When you transcribe the listing that follows, keep every line exact and omit the pictures.

=== Begin Enclosure ===

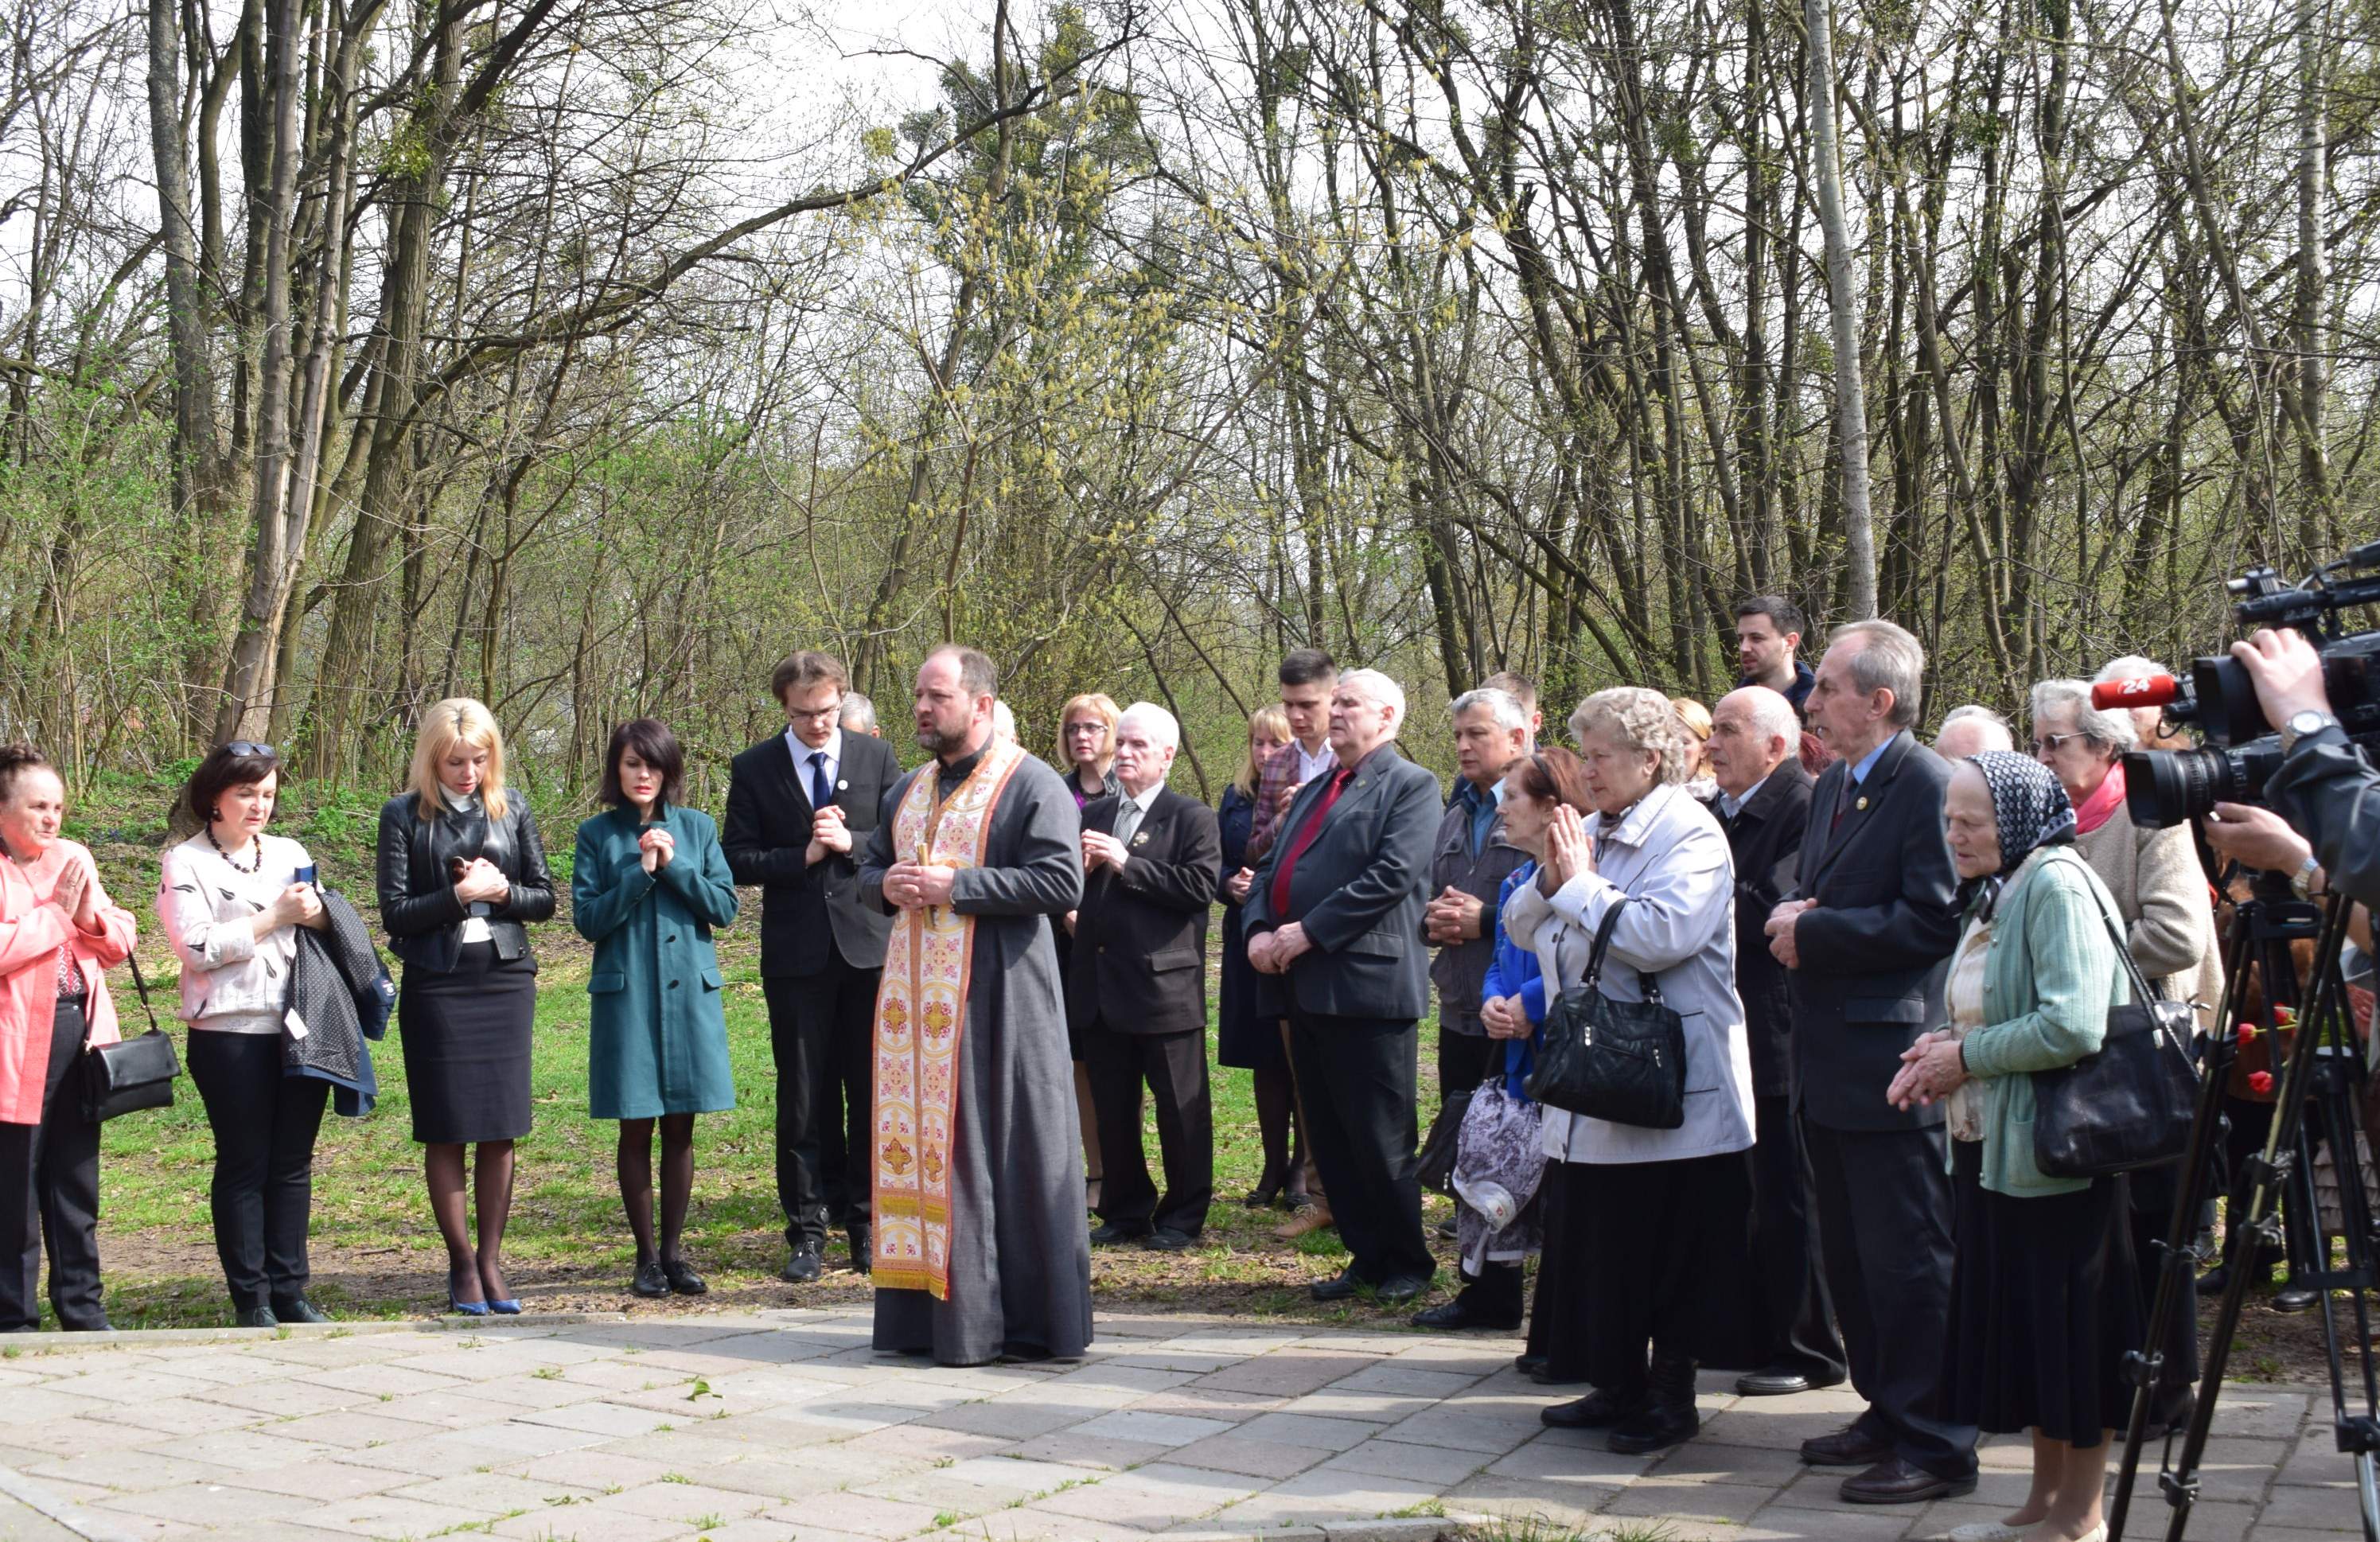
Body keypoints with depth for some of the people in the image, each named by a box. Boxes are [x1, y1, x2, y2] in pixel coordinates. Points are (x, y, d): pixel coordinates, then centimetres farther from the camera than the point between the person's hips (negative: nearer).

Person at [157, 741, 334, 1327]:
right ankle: (250, 1297, 7)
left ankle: (289, 1289, 13)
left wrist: (316, 914, -2)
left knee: (293, 1162, 6)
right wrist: (275, 917, -11)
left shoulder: (290, 854, 14)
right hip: (231, 1034, -4)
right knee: (244, 1164, 1)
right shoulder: (184, 864, -1)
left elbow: (332, 927, 21)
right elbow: (199, 947, -11)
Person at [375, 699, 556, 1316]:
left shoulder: (512, 810, 7)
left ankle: (491, 1260, 12)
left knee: (500, 1130, 3)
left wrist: (501, 891, -10)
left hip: (505, 981, 2)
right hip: (437, 986, -2)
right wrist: (460, 895, -16)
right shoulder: (405, 815, -1)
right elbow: (395, 912, -5)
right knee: (446, 1131, 1)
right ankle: (461, 1264, 11)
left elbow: (545, 898, 8)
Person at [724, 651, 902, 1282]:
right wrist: (803, 856, -13)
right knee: (803, 1100, 3)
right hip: (798, 953, -1)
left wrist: (851, 844, -14)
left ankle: (866, 1222, 17)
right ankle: (807, 1231, 11)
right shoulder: (754, 768, 2)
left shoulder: (876, 756, 5)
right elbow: (737, 861, 0)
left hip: (870, 945, 1)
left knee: (873, 1094, 5)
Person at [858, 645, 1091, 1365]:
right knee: (919, 1139, 6)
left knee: (999, 1147, -3)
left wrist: (955, 887, -18)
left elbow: (1062, 881, -16)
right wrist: (888, 886, -2)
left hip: (996, 998, -7)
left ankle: (1024, 1317, 5)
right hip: (915, 993, 7)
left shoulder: (1031, 785, -6)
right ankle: (929, 1309, 13)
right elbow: (869, 867, 24)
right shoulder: (908, 790, 16)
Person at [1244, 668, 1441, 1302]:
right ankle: (1366, 1256, 19)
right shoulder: (1313, 792, 22)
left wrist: (1309, 932, -17)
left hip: (1367, 986, -8)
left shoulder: (1410, 787, -4)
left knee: (1380, 1138, -3)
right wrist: (1261, 928, -1)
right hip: (1307, 987, 8)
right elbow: (1272, 868, 19)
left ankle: (1408, 1265, 9)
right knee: (1329, 1135, 10)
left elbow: (1392, 875, -16)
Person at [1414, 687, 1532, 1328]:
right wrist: (1435, 920, 3)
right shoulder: (1456, 814, 19)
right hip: (1462, 1011, 8)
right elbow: (1430, 901, 24)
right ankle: (1487, 1292, 20)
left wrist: (1485, 920, -18)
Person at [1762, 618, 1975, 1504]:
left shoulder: (1929, 787, -15)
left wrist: (1815, 932, -17)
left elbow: (1933, 921, -21)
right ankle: (1888, 1412, 30)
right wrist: (1795, 917, -1)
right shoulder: (1832, 787, 15)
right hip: (1831, 1062, 10)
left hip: (1891, 1065, -10)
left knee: (1907, 1264, -3)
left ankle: (1936, 1447, 6)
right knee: (1848, 1260, 17)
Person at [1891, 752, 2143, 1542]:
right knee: (2019, 1325, 14)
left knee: (2066, 1326, 0)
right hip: (1995, 1147, 9)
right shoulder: (1995, 893, 13)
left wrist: (1967, 1056, -15)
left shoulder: (2057, 885, -16)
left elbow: (2074, 1027, -25)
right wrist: (1940, 1046, 3)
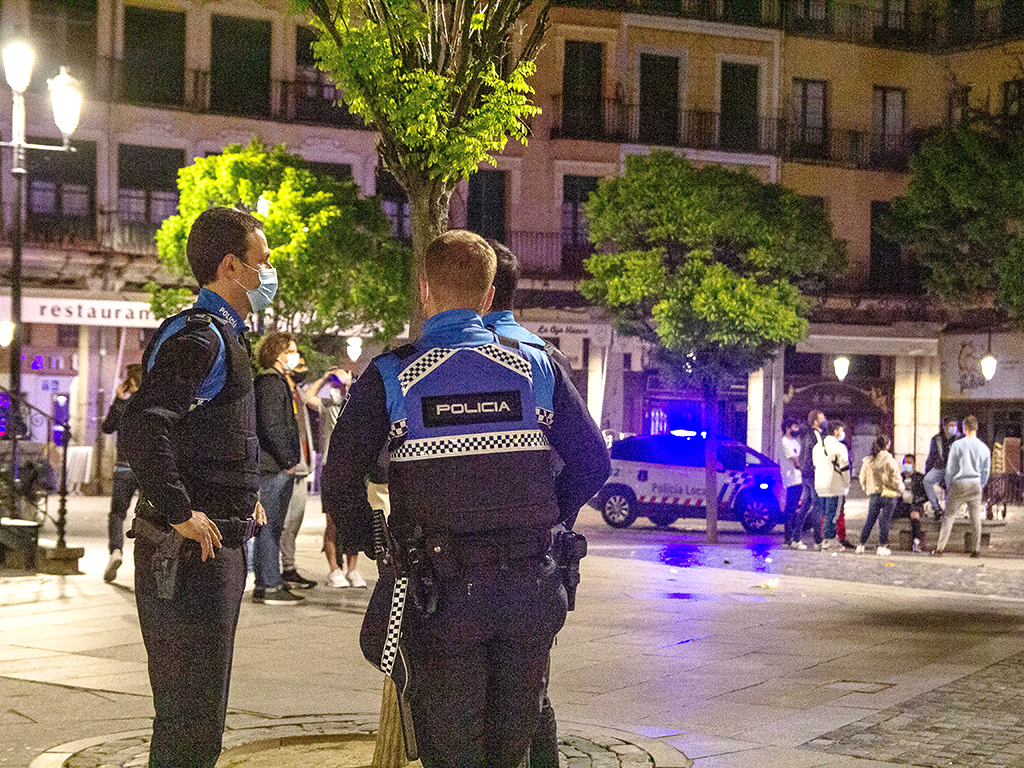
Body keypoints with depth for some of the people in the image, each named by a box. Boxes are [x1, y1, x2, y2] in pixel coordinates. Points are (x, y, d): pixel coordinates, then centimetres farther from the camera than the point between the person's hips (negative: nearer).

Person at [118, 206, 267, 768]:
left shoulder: (222, 334, 17)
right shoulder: (200, 336, -16)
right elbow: (141, 429, -29)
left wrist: (240, 499, 20)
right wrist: (181, 514, -24)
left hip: (217, 545, 10)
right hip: (191, 550, -10)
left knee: (195, 712, 18)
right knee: (191, 721, -6)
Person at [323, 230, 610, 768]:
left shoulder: (390, 378, -4)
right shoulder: (536, 368, 3)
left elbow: (340, 481, -7)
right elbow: (593, 462, 5)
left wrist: (371, 543, 9)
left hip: (444, 594, -2)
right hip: (530, 590, 3)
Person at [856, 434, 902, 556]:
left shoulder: (868, 460, 2)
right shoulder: (889, 459, -11)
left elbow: (863, 478, 10)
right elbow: (895, 476, -10)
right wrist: (900, 490, 7)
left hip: (874, 494, 4)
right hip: (888, 495, -4)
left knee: (870, 520, 11)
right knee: (885, 521, 4)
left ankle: (861, 545, 10)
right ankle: (882, 547, 6)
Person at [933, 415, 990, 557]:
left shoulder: (957, 445, -5)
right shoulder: (984, 448, 5)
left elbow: (950, 468, -3)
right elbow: (986, 472, 11)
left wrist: (948, 485, 9)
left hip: (958, 484, -3)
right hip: (975, 486, 3)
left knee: (949, 516, 1)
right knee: (976, 518, 8)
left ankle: (940, 547, -3)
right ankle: (977, 548, 8)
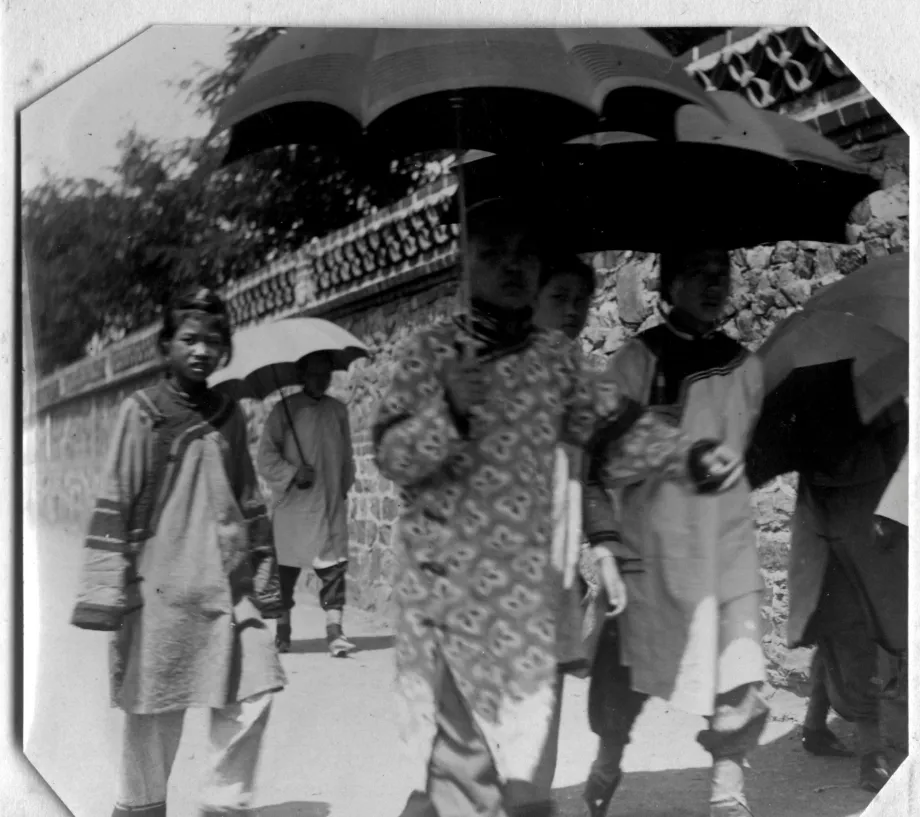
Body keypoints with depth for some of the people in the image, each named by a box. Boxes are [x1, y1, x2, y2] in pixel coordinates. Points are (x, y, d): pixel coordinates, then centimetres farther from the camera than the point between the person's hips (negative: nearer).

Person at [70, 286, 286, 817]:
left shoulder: (230, 414, 9)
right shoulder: (142, 413, -3)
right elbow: (115, 504, -5)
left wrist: (264, 576, 13)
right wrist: (106, 590, -10)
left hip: (230, 585, 4)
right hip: (162, 585, -4)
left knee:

=== End Enclosure ===

ANSWER TO THE EXERCISE:
Body keypoints with depth for some of the people in the image, each named by a box. Boxes are [x1, y1, x2, y2] in pixel coordinates. Points are (x, y, d): pixel coordinates, then centimetres farther from the camera than the point between the person's hips (negative: nearer).

Person at [157, 741, 334, 1327]:
right ankle: (250, 1297, 7)
left ankle: (289, 1289, 13)
left wrist: (316, 914, -2)
left knee: (293, 1162, 6)
right wrist: (275, 917, -11)
left shoulder: (290, 854, 14)
right hip: (231, 1034, -4)
right knee: (244, 1164, 1)
right shoulder: (184, 864, -1)
left elbow: (332, 927, 21)
right elbow: (199, 947, -11)
Person at [375, 699, 556, 1316]:
left shoulder: (512, 810, 7)
left ankle: (491, 1260, 12)
left knee: (500, 1130, 3)
left wrist: (501, 891, -10)
left hip: (505, 981, 2)
right hip: (437, 986, -2)
right wrist: (460, 895, -16)
right shoulder: (405, 815, -1)
right elbow: (395, 912, -5)
right knee: (446, 1131, 1)
right ankle: (461, 1264, 11)
left elbow: (545, 898, 8)
Person at [724, 651, 902, 1282]:
right wrist: (803, 856, -13)
right knee: (803, 1100, 3)
right hip: (798, 953, -1)
left wrist: (851, 844, -14)
left ankle: (866, 1222, 17)
right ankle: (807, 1231, 11)
right shoulder: (754, 768, 2)
left shoulder: (876, 756, 5)
right elbow: (737, 861, 0)
left hip: (870, 945, 1)
left knee: (873, 1094, 5)
Person at [858, 645, 1091, 1365]:
right knee: (919, 1139, 6)
left knee: (999, 1147, -3)
left wrist: (955, 887, -18)
left elbow: (1062, 881, -16)
right wrist: (888, 886, -2)
left hip: (996, 998, -7)
left ankle: (1024, 1317, 5)
right hip: (915, 993, 7)
left shoulder: (1031, 785, -6)
right ankle: (929, 1309, 13)
right elbow: (869, 867, 24)
right shoulder: (908, 790, 16)
Person at [1244, 668, 1441, 1302]:
right ankle: (1366, 1256, 19)
right shoulder: (1313, 792, 22)
left wrist: (1309, 932, -17)
left hip: (1367, 986, -8)
left shoulder: (1410, 787, -4)
left knee: (1380, 1138, -3)
right wrist: (1261, 928, -1)
right hip: (1307, 987, 8)
right elbow: (1272, 868, 19)
left ankle: (1408, 1265, 9)
right knee: (1329, 1135, 10)
left elbow: (1392, 875, -16)
Person at [1414, 687, 1532, 1328]:
right wrist: (1435, 920, 3)
right shoulder: (1456, 814, 19)
right hip: (1462, 1011, 8)
right elbow: (1430, 901, 24)
right ankle: (1487, 1292, 20)
left wrist: (1485, 920, -18)
Person at [1762, 618, 1975, 1504]:
left shoulder: (1929, 787, -15)
left wrist: (1815, 932, -17)
left elbow: (1933, 921, -21)
right ankle: (1888, 1412, 30)
right wrist: (1795, 917, -1)
right shoulder: (1832, 787, 15)
right hip: (1831, 1062, 10)
left hip: (1891, 1065, -10)
left knee: (1907, 1264, -3)
left ankle: (1936, 1447, 6)
right knee: (1848, 1260, 17)
Person at [1891, 752, 2143, 1542]:
right knee: (2019, 1325, 14)
left knee: (2066, 1326, 0)
right hip: (1995, 1147, 9)
right shoulder: (1995, 893, 13)
left wrist: (1967, 1056, -15)
left shoulder: (2057, 885, -16)
left elbow: (2074, 1027, -25)
right wrist: (1940, 1046, 3)
Body keypoints with depth for some of the people in the image, each named by a box. Boxes are [x1, y1, x2, y2] in pixel coordinates. Points are (x, y, d): pixel coordinates, then centimetres farther from the camera than the point between the person's hips (negative: nearer).

Person at [118, 206, 267, 768]:
left shoulder: (222, 334, 17)
right shoulder: (200, 336, -16)
right elbow: (141, 429, -29)
left wrist: (240, 499, 20)
right wrist: (181, 514, -24)
left hip: (217, 545, 10)
right hip: (191, 550, -10)
left knee: (195, 712, 18)
right knee: (191, 721, -6)
Person at [323, 230, 610, 768]:
left shoulder: (390, 378, -4)
right shoulder: (536, 368, 3)
left elbow: (340, 481, -7)
right elbow: (593, 462, 5)
left wrist: (371, 543, 9)
left hip: (444, 594, -2)
right hip: (530, 590, 3)
Person at [856, 434, 902, 556]:
left shoulder: (868, 460, 2)
right shoulder: (889, 459, -11)
left elbow: (863, 478, 10)
right elbow: (895, 476, -10)
right wrist: (900, 490, 7)
left hip: (874, 494, 4)
right hip: (888, 495, -4)
left knee: (870, 520, 11)
right knee: (885, 521, 4)
left ankle: (861, 545, 10)
right ankle: (882, 547, 6)
Person at [933, 415, 990, 557]:
left shoulder: (957, 445, -5)
right shoulder: (984, 448, 5)
left elbow: (950, 468, -3)
right elbow: (986, 472, 11)
left wrist: (948, 485, 9)
left hip: (958, 484, -3)
right hip: (975, 486, 3)
left knee: (949, 516, 1)
right knee: (976, 518, 8)
left ankle: (940, 547, -3)
right ankle: (977, 548, 8)
Body keypoints with depth for some of the people in the image, each named by a box. Boxes are [x1, y1, x2, y2] in pixel coordinates. Points are (x, y, d): pixel coordinates, then centimetres farther from the camera than the point between the person's hips (negative: nearer).

Person at [70, 286, 286, 817]:
left shoulder: (230, 414, 9)
right shoulder: (142, 413, -3)
right elbow: (115, 504, -5)
left wrist: (264, 576, 13)
right wrist: (106, 590, -10)
left hip: (230, 585, 4)
right hip: (162, 585, -4)
left knee:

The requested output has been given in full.